Konstantin Yuon and his wonderful pictures
Konstantin Yuon was a Russian painter, landscape master, theater artist, art theorist. By the way, he was academician of the Academy of Arts of the USSR, People’s Artist of the USSR (1950). In 1943 Konstantin became a winner of the Stalin Prize.
Konstantin Fedorovich Yuon was born on October 24, 1875 in Moscow into a German-speaking Swiss family. His father was an employee of the insurance company and later became its director, and his mother was an amateur musician. There were four sons in the family. And what is most interesting, all four brothers after marriages had only sons. His brother, composer Paul Yuon, a professor at the Berlin Conservatory, stayed in Germany after the revolution. When Adolf Hitler came to power, he emigrated to his historic homeland, to Switzerland, where he died. By the way, people called Paul Russian Brahms.
From 1892 to 1898, Konstantin studied at the Moscow School of Painting, Sculpture and Architecture. His teachers were great masters Konstantin Savitsky, Abram Arkhipov, Nikolai Kasatkin. After graduating from school, Yuon worked in the workshop of Valentin Serov for two years. Then he founded his own studio in which he taught from 1900 to 1917 together with Ivan Dudin. His pupils were Alexander Kuprin, Vladimir Favorsky, Vera Mukhina and many others.

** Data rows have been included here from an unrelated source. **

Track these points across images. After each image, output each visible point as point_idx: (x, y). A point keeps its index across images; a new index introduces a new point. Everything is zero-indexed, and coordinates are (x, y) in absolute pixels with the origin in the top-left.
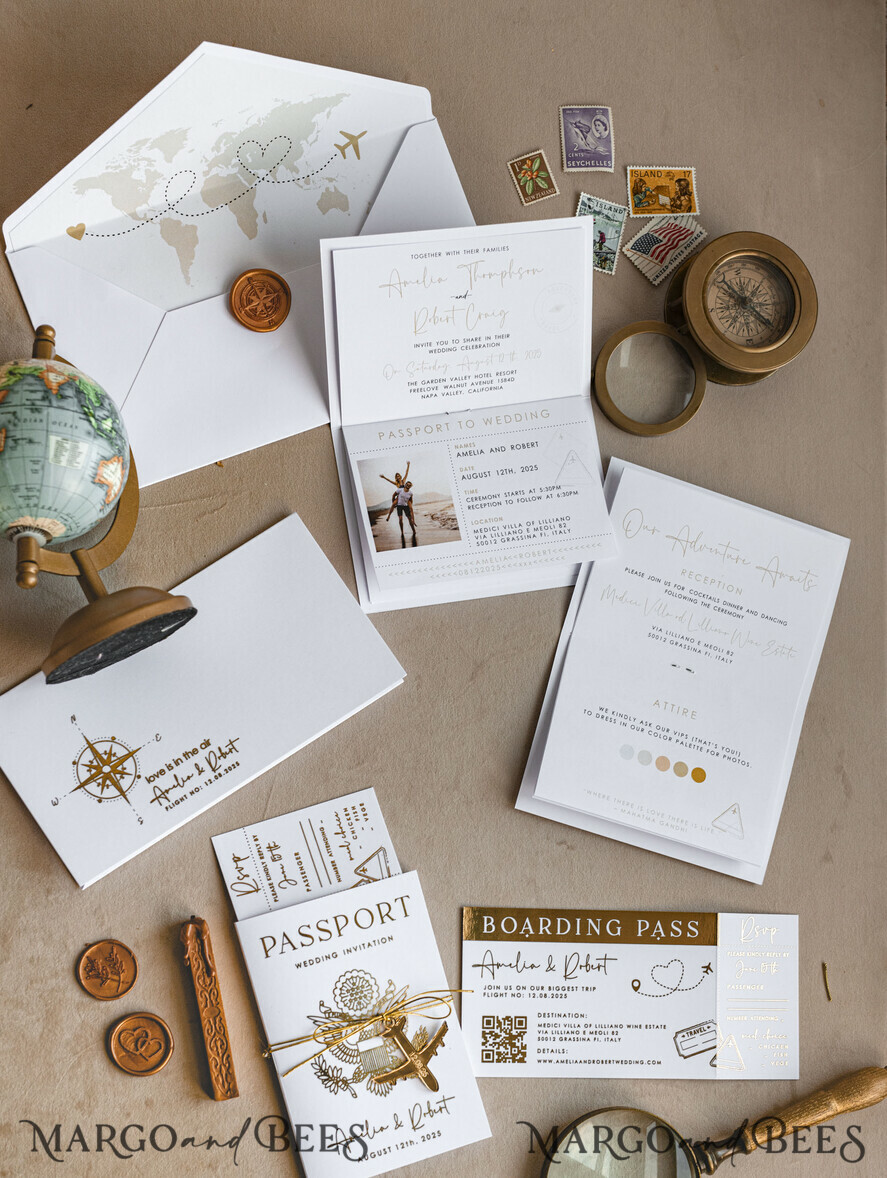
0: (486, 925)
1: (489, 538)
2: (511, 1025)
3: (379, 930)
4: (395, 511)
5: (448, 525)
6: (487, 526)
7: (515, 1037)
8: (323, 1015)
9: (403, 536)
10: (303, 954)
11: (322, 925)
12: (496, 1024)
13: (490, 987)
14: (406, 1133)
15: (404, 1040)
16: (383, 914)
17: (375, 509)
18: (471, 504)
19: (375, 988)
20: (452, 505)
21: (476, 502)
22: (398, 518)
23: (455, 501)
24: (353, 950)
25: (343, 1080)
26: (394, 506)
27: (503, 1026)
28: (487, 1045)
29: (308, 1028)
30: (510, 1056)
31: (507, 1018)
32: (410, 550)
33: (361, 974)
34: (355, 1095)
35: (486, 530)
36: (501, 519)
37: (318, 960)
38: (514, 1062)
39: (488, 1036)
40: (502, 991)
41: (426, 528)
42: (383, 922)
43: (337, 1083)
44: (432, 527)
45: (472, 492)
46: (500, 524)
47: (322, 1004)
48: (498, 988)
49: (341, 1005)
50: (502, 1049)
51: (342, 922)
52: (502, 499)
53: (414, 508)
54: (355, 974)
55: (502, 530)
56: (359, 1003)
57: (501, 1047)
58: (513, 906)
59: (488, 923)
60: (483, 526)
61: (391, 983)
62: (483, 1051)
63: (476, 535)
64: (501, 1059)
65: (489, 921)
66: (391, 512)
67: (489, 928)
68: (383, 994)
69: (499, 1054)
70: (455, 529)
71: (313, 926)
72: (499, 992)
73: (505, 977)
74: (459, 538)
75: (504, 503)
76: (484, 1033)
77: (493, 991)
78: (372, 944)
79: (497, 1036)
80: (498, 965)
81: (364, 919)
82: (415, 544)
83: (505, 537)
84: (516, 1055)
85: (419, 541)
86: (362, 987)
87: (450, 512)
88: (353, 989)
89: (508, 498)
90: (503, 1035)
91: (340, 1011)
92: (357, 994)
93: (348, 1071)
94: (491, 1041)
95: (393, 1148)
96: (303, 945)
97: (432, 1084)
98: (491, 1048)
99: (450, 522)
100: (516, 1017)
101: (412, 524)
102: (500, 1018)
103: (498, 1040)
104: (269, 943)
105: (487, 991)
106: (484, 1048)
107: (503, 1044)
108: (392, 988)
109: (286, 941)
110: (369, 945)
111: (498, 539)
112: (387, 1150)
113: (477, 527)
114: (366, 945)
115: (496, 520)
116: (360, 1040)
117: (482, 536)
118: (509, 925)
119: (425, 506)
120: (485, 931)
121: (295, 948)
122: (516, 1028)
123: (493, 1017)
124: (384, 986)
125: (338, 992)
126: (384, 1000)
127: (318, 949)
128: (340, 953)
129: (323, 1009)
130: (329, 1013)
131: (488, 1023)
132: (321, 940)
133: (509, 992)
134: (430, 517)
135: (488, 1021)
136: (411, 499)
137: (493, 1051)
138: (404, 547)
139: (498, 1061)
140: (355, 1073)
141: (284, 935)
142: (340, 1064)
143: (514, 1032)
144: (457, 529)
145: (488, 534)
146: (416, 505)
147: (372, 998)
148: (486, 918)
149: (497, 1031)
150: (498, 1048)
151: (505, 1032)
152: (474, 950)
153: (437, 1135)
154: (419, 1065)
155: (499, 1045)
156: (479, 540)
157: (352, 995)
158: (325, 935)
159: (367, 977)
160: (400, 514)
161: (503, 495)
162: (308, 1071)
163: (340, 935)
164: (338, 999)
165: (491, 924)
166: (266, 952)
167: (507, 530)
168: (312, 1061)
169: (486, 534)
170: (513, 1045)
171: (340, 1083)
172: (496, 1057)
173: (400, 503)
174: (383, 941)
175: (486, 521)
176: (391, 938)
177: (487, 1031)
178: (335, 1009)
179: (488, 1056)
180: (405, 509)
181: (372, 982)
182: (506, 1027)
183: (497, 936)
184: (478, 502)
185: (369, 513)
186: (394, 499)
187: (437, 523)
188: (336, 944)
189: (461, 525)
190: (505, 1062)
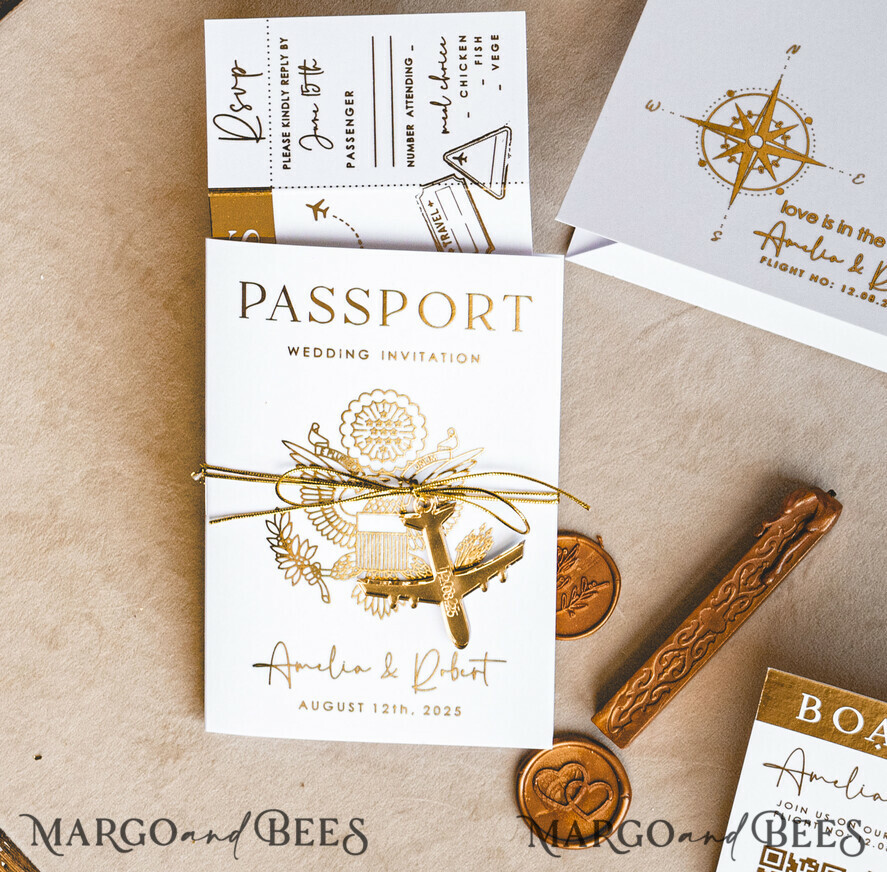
3: (457, 338)
8: (312, 448)
10: (306, 334)
11: (356, 297)
14: (399, 690)
15: (437, 543)
16: (474, 315)
19: (420, 433)
24: (399, 356)
25: (313, 567)
29: (277, 461)
33: (402, 402)
34: (326, 598)
37: (331, 353)
42: (470, 327)
43: (301, 568)
47: (315, 429)
49: (349, 441)
51: (394, 301)
54: (390, 397)
56: (383, 450)
61: (452, 433)
68: (431, 447)
71: (340, 294)
78: (439, 356)
81: (437, 310)
86: (397, 423)
88: (378, 422)
91: (345, 452)
92: (383, 432)
93: (327, 555)
95: (368, 708)
96: (311, 318)
97: (460, 632)
104: (253, 294)
108: (452, 443)
109: (283, 301)
110: (433, 356)
112: (356, 707)
114: (427, 356)
116: (365, 511)
121: (295, 319)
124: (437, 435)
125: (350, 418)
126: (430, 459)
127: (335, 335)
128: (374, 354)
129: (315, 438)
130: (323, 447)
132: (347, 320)
140: (338, 562)
141: (284, 290)
142: (315, 538)
147: (409, 447)
153: (453, 712)
154: (449, 592)
157: (373, 431)
158: (357, 316)
159: (412, 410)
162: (257, 531)
163: (384, 323)
164: (347, 429)
166: (244, 308)
168: (270, 517)
171: (307, 570)
174: (461, 358)
176: (475, 359)
178: (335, 445)
181: (418, 421)
188: (372, 335)
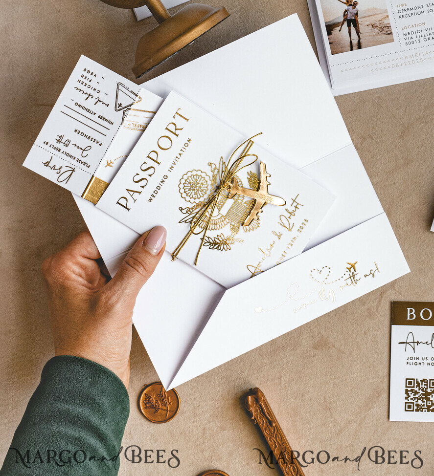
0: (409, 314)
1: (415, 39)
2: (427, 385)
4: (346, 23)
5: (385, 31)
6: (414, 30)
7: (429, 394)
9: (351, 42)
12: (416, 385)
13: (411, 358)
17: (331, 23)
18: (401, 14)
20: (388, 16)
21: (406, 12)
22: (347, 29)
23: (390, 13)
26: (344, 20)
27: (421, 386)
28: (409, 399)
30: (425, 407)
31: (424, 380)
32: (356, 51)
35: (413, 33)
36: (424, 24)
38: (428, 411)
39: (410, 393)
40: (420, 361)
41: (369, 34)
44: (372, 34)
45: (402, 5)
46: (423, 28)
48: (418, 359)
50: (420, 402)
52: (425, 9)
53: (359, 20)
55: (425, 32)
57: (419, 401)
58: (429, 301)
59: (411, 313)
60: (410, 31)
62: (406, 403)
63: (405, 37)
64: (419, 409)
65: (411, 311)
66: (343, 24)
67: (412, 316)
69: (418, 405)
70: (390, 34)
72: (418, 361)
73: (422, 351)
74: (392, 41)
75: (426, 12)
76: (407, 391)
77: (414, 361)
79: (416, 393)
80: (418, 343)
82: (359, 47)
83: (427, 37)
84: (430, 406)
85: (363, 44)
87: (386, 22)
89: (429, 8)
90: (421, 392)
94: (412, 396)
98: (412, 401)
99: (386, 29)
100: (430, 380)
101: (358, 32)
102: (419, 380)
103: (417, 396)
105: (409, 361)
106: (407, 401)
107: (421, 398)
111: (422, 39)
113: (406, 31)
115: (420, 25)
117: (410, 38)
118: (426, 314)
119: (367, 18)
120: (408, 318)
122: (430, 387)
123: (414, 379)
131: (410, 383)
133: (425, 362)
134: (371, 26)
135: (409, 382)
136: (357, 14)
137: (413, 403)
138: (352, 50)
139: (417, 410)
143: (429, 390)
144: (391, 33)
145: (414, 36)
146: (361, 18)
148: (409, 309)
149: (417, 389)
150: (417, 401)
151: (423, 390)
152: (400, 332)
155: (418, 399)
156: (407, 41)
160: (349, 26)
161: (425, 6)
165: (413, 313)
167: (428, 32)
169: (412, 36)
170: (428, 400)
172: (415, 408)
173: (349, 17)
175: (413, 26)
177: (409, 389)
179: (409, 407)
180: (352, 22)
182: (423, 386)
183: (418, 322)
184: (407, 13)
185: (327, 26)
186: (344, 15)
187: (376, 30)
189: (394, 30)
190: (422, 411)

In 1900, Konstantin married peasant Claudia Nikitina Alekseevna (1883-1965) in the village Ligachevo. Since then the artist has lived and worked in this village for a long time. They were happy together.
In 1903, Yuon became one of the founders of the Union of Russian Artists. Also he was a member of the World of Art association.
You know, the artist designed the production of the opera Boris Godunov in Paris, as part of the Russian Seasons by Sergei Dyagilev.
Before the revolution, the main theme of Yuon’s creative work was the landscapes of Russian cities (Moscow, Sergiyev Posad, Nizhny Novgorod and others) with churches, women in folk costumes, and traditional Russian life.
After the revolution, Konstantin stayed in Russia. In response to the revolutionary events, Yuon created the picture New Planet, the interpretations of which vary up to the exact opposite. In Soviet times, it was believed that Yuon depicted the “cosmic-creating significance of the Great October Socialist Revolution.” In modern Russia, it was reproduced, in particular, on the cover of Ivan Shmelev’s book The Sun of the Dead, which describes the Red Terror in Crimea.
In 1923 he finished the painting Parade of the Red Army. And in 1925, Yuon became a member of the Association of Artists of Revolutionary Russia.
From 1948 to 1950, the artist worked as a director of the Research Institute of Theory and History of Fine Arts of the Academy of Arts of the USSR.
By the way, from 1952 to 1955 he taught at the Moscow Art Institute, as well as in a number of other educational institutions. Since 1957, he was the first secretary of the USSR Union of Artists.
Konstantin Yuon died on April 11, 1958 in Moscow and was buried at the Novodevichy Cemetery.